Revision Notes

In the entire following, \(f\) refers to the number factors of \(n\).

Case 1: When \(n\) is not a perfect square

Because \(n\) is not a perfect square, the case of the 2 numbers being same does not arise and the possible ways are only those where the two numbers are distinct. And since \(n\) is not a perfect square, \(f\) will be even.

i) Writing \(n\) as product of two unordered natural numbers = \(\frac{f}{2}\)

ii) Writing \(n\) as product of two ordered natural numbers = \(f\)

iii) Writing \(n\) as product of two un-ordered integers = \(f\)

iv) Writing \(n\) as product of two ordered integers = \(2 \times f\)

The above are the most common situations you can prepare for. But then the question can add some different conditions and you need to be able to manage them on a case-to-case basis. One such example is:

(v) If \(|a \times b |= n\) where \(a, b \in \mathbb{Z}\), find the number of different solutions to \(\left(a, b\right)\).

If \(|a| \times |b| = n\) where \(a, b \in \mathbb{Z}\), find the number of different solutions to \(\left(a, b\right)\).

Both the above questions are pretty much the same. And the answer to either of the question = \(4 \times f\)

And the case \(a, b \in \mathbb{N}\) in the above questions doesn’t really make any logic, because then the mods in the question have no role and the question will be exactly same as (ii)

Case 2: When \(n\) is a perfect square

Because \(n\) is a perfect square, now we will have 1 way of writing \(n\) as product of identical numbers. Also because \(n\) is a perfect square, \(f\) will be odd.

i) Writing \(n\) as product of two unordered natural numbers = \(\frac{f+1}{2}\)

1 way of these will be where both the numbers are identical. And hence number of ways of writing n as product of two distinct unordered natural numbers = \(\frac{f+1}{2}-1\) which is same as \(\frac{f-1}{2}\)

ii) Writing \(n\) as product of two ordered natural numbers = \(f\)

1 way of these will be where both the numbers are identical. And hence number of ways of writing n as product of two distinct ordered natural numbers = \(f-1\)

iii) Writing \(n\) as product of two un-ordered integers = \(f+1\)

2 ways of these will be where both the numbers are identical e.g. if \(n\) = 64, then 8 × 8 and (−8) × (−8). And hence number of ways of writing n as product of two distinct ordered natural numbers = \(f-1\)

iv) Writing \(n\) as product of two ordered integers = \(2 \times f\)

2 ways of these will be where both the numbers are identical (same example given above). And hence number of ways of writing n as product of two distinct ordered natural numbers = \(2 \times f\;-\;2\)

(v) While all variations cannot be exhausted, the one variation which we did earlier … If \(|a \times b |= n\) OR \(|a| \times |b| = n\) where \(a, b \in \mathbb{Z}\), find the number of different solutions to \(\left(a, b\right)\).

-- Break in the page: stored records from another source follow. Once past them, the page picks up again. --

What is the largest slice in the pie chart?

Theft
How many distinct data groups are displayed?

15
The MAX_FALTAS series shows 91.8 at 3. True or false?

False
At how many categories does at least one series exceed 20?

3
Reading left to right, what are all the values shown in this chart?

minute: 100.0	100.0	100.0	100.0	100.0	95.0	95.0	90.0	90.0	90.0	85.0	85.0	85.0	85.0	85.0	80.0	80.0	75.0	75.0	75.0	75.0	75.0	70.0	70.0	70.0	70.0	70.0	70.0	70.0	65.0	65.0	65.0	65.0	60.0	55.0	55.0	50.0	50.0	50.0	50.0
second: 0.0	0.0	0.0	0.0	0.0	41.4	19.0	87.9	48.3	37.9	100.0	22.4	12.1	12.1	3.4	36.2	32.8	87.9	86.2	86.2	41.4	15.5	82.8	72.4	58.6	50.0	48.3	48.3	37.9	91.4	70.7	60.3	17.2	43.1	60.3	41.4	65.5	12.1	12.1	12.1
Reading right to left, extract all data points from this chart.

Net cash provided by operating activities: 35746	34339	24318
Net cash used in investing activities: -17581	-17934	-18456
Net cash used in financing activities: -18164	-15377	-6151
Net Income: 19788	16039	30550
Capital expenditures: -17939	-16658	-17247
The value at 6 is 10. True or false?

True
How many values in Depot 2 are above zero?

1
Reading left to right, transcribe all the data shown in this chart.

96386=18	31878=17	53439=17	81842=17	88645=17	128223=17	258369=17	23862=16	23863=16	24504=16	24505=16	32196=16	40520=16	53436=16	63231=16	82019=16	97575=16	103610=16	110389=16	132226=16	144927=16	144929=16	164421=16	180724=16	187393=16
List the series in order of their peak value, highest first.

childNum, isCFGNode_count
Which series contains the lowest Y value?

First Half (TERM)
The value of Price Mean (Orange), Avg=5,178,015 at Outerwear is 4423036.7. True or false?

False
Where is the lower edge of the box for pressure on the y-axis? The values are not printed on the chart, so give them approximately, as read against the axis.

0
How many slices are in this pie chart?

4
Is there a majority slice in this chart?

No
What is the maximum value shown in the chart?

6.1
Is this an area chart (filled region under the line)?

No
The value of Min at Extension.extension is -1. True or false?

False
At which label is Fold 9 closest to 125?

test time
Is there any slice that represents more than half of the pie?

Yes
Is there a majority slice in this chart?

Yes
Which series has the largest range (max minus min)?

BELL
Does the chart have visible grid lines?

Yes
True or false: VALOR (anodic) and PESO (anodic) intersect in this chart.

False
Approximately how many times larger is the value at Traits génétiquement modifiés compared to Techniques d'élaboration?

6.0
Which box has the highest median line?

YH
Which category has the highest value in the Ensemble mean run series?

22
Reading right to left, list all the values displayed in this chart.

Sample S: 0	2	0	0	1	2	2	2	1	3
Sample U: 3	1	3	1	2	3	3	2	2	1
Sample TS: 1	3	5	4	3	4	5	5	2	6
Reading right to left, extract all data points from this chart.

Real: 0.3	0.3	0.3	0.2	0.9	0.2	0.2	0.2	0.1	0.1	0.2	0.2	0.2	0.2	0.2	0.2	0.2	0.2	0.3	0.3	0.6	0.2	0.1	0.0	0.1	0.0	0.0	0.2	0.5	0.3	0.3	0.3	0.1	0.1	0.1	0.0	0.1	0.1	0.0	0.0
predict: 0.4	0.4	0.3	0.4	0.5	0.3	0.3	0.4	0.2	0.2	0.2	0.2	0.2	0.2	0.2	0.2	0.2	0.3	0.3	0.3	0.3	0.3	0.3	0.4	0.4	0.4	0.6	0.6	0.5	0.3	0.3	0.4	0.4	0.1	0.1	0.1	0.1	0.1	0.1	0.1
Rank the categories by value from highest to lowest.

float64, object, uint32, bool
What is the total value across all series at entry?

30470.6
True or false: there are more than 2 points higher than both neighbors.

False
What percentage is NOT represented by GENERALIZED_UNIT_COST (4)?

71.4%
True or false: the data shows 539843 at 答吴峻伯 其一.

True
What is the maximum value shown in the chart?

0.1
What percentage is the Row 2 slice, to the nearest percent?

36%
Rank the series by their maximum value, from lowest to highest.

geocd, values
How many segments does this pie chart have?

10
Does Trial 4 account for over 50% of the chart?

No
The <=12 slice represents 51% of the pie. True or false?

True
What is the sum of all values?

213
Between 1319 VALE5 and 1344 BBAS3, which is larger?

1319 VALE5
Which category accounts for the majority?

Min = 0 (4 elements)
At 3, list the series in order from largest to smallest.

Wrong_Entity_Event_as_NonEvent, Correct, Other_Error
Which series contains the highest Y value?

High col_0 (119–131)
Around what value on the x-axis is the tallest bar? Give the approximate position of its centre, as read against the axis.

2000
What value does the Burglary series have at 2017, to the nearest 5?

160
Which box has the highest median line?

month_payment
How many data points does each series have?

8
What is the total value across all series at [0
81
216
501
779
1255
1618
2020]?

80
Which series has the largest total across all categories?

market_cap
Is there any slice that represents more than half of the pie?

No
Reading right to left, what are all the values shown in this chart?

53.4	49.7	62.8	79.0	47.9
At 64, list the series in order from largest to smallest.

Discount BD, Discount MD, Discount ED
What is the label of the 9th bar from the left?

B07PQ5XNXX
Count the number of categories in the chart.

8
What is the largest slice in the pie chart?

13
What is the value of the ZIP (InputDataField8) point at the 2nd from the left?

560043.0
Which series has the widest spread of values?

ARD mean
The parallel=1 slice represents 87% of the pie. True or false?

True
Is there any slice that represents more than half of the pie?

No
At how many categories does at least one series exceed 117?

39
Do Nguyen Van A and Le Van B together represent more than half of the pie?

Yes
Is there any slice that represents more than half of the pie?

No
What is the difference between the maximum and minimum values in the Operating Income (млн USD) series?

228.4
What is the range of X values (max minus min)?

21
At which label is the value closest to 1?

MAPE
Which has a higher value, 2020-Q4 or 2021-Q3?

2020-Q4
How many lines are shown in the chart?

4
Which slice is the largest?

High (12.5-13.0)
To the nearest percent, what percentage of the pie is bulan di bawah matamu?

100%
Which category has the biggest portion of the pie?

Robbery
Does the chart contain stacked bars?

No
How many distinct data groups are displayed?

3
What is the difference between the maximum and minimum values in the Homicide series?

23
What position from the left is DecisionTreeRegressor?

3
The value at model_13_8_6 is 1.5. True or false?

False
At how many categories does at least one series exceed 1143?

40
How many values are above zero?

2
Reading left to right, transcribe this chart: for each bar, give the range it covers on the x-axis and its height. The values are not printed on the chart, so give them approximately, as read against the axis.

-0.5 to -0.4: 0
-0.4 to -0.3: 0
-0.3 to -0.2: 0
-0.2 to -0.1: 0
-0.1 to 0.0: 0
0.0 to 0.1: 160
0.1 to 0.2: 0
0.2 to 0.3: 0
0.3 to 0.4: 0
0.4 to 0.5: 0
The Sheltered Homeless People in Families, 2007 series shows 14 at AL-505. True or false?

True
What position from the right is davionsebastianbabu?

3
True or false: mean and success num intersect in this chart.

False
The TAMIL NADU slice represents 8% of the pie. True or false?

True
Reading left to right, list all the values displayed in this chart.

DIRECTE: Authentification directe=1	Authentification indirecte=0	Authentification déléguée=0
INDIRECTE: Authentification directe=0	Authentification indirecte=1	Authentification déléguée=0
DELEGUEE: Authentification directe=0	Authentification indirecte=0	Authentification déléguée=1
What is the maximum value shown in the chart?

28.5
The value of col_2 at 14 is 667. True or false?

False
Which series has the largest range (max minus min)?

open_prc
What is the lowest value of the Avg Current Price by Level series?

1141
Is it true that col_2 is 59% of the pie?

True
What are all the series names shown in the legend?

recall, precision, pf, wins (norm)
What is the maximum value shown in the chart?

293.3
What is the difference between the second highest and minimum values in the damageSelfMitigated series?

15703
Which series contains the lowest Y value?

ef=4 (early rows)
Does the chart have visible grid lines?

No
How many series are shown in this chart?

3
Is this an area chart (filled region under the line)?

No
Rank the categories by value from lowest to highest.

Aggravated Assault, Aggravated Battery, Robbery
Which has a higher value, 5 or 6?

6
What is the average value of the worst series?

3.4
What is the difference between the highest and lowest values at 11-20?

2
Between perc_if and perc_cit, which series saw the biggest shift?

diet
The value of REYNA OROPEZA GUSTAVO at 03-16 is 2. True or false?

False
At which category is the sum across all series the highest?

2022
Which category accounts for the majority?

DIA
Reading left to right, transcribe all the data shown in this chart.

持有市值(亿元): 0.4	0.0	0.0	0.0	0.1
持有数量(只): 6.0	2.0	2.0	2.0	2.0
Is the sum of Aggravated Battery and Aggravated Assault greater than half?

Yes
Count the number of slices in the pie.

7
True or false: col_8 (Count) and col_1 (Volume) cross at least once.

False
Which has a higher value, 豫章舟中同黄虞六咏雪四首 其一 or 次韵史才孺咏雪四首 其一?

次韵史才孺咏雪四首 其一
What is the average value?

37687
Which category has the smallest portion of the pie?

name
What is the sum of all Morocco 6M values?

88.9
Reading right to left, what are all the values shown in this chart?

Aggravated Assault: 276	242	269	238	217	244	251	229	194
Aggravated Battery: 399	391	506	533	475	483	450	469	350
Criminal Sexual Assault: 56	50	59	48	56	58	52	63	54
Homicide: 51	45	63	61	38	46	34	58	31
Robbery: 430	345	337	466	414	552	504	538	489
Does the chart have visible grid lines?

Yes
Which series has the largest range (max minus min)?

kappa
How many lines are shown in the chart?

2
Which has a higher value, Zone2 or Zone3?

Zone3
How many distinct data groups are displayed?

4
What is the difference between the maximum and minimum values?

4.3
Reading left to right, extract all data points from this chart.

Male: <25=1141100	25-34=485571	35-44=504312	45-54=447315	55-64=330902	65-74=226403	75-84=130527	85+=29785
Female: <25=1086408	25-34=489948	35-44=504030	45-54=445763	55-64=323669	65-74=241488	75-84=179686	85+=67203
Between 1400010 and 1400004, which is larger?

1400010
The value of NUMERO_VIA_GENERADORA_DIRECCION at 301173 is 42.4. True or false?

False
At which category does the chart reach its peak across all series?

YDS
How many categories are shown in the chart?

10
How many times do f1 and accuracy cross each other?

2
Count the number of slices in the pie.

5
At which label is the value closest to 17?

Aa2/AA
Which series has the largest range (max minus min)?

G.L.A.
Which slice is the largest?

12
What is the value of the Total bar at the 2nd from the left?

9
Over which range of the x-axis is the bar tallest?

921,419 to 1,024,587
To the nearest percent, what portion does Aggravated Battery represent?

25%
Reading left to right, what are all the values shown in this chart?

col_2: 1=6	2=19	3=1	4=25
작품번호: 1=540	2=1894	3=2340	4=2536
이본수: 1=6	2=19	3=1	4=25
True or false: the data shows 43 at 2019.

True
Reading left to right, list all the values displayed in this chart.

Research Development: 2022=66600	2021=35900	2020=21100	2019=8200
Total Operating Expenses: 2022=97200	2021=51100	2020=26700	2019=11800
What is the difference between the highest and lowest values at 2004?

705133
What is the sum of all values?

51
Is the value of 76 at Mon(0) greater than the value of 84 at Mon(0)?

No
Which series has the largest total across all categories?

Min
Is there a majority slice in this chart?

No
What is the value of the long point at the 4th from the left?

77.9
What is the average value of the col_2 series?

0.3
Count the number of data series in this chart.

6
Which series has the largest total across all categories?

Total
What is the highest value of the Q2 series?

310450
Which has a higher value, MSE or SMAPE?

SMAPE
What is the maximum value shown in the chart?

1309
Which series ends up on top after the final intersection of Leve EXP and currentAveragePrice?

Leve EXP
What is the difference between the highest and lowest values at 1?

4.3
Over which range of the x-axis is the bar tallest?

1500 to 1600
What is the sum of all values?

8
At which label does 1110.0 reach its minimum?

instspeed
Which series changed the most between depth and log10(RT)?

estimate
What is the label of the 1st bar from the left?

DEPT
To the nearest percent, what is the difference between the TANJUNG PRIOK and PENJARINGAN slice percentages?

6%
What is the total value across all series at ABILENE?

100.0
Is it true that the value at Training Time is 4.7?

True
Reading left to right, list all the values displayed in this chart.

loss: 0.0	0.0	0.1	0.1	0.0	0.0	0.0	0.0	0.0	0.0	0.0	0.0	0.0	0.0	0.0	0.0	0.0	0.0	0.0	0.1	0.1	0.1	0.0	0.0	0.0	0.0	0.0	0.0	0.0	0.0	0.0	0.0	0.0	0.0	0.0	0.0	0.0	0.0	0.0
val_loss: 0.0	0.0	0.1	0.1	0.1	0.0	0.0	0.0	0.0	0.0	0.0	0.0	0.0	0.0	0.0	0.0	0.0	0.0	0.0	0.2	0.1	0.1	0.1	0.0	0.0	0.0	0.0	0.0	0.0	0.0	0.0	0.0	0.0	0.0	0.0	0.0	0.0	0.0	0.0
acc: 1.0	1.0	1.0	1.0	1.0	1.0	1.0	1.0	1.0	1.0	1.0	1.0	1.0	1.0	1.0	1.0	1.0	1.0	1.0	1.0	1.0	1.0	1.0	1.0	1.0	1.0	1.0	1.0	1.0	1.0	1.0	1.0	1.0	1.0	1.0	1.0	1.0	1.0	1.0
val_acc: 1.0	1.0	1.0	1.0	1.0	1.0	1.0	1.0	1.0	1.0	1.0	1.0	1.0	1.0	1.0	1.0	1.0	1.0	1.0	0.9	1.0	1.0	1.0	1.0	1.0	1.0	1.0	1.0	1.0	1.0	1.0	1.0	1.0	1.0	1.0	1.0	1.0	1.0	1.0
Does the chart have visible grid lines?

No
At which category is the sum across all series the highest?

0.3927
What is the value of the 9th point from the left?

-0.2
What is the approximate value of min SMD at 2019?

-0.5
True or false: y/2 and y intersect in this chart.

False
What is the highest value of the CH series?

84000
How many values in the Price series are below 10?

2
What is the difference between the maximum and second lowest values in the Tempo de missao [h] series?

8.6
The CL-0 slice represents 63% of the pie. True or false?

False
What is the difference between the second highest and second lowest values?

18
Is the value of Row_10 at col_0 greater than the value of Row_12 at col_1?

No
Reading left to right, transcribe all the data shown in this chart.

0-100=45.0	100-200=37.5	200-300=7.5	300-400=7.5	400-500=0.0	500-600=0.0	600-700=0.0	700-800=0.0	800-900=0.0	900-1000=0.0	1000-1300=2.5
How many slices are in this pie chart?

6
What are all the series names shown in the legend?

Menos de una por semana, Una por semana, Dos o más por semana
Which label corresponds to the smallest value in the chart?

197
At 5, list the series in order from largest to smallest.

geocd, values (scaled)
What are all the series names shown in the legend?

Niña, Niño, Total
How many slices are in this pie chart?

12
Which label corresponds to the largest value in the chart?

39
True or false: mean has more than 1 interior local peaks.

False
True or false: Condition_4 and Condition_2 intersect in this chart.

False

The answer is \(4 \times f\).

2 of these will be where the two numbers are identical and hence the answer, if \(a\) and \(b\) are distinct integers, will be \(4 \times f \;-\; 2\)

If you are wondering what other variations are possible, it could be writing \(n\) as a product of two even numbers; or one even and one odd number; or as product of two numbers, each greater than/less than a specific value. For all these cases, you will need to get into details and cannot just rely on the above formulae.